-------- STORED RECORDS --------

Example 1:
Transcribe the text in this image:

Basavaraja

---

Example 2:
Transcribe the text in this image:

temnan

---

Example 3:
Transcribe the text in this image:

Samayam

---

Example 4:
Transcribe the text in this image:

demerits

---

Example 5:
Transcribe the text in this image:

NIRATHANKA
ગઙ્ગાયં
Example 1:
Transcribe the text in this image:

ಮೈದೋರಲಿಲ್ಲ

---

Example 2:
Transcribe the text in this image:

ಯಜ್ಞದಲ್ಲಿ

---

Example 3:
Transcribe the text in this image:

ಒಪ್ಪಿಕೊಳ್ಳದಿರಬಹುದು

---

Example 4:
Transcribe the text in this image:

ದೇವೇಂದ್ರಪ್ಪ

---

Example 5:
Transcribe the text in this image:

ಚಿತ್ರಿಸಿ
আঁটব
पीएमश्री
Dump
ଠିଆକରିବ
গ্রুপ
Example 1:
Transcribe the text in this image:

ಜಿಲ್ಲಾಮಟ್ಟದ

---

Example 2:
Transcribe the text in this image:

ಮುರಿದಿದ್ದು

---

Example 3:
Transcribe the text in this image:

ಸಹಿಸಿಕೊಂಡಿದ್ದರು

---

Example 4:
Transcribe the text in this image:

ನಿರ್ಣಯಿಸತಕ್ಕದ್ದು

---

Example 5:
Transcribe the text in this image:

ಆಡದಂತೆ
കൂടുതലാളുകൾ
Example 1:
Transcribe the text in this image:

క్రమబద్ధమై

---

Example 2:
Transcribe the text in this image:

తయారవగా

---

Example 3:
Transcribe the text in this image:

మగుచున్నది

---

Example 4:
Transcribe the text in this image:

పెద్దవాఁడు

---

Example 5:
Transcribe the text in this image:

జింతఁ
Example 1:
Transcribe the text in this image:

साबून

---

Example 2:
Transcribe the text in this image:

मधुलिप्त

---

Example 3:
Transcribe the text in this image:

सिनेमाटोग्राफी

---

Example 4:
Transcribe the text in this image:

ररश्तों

--------

Swap every "Transcribe" in the records for "Write out" and give all the records again, with nothing else changed.

Example 1:
Write out the text in this image:

Basavaraja

---

Example 2:
Write out the text in this image:

temnan

---

Example 3:
Write out the text in this image:

Samayam

---

Example 4:
Write out the text in this image:

demerits

---

Example 5:
Write out the text in this image:

NIRATHANKA
ગઙ્ગાયં
Example 1:
Write out the text in this image:

ಮೈದೋರಲಿಲ್ಲ

---

Example 2:
Write out the text in this image:

ಯಜ್ಞದಲ್ಲಿ

---

Example 3:
Write out the text in this image:

ಒಪ್ಪಿಕೊಳ್ಳದಿರಬಹುದು

---

Example 4:
Write out the text in this image:

ದೇವೇಂದ್ರಪ್ಪ

---

Example 5:
Write out the text in this image:

ಚಿತ್ರಿಸಿ
আঁটব
पीएमश्री
Dump
ଠିଆକରିବ
গ্রুপ
Example 1:
Write out the text in this image:

ಜಿಲ್ಲಾಮಟ್ಟದ

---

Example 2:
Write out the text in this image:

ಮುರಿದಿದ್ದು

---

Example 3:
Write out the text in this image:

ಸಹಿಸಿಕೊಂಡಿದ್ದರು

---

Example 4:
Write out the text in this image:

ನಿರ್ಣಯಿಸತಕ್ಕದ್ದು

---

Example 5:
Write out the text in this image:

ಆಡದಂತೆ
കൂടുതലാളുകൾ
Example 1:
Write out the text in this image:

క్రమబద్ధమై

---

Example 2:
Write out the text in this image:

తయారవగా

---

Example 3:
Write out the text in this image:

మగుచున్నది

---

Example 4:
Write out the text in this image:

పెద్దవాఁడు

---

Example 5:
Write out the text in this image:

జింతఁ
Example 1:
Write out the text in this image:

साबून

---

Example 2:
Write out the text in this image:

मधुलिप्त

---

Example 3:
Write out the text in this image:

सिनेमाटोग्राफी

---

Example 4:
Write out the text in this image:

ररश्तों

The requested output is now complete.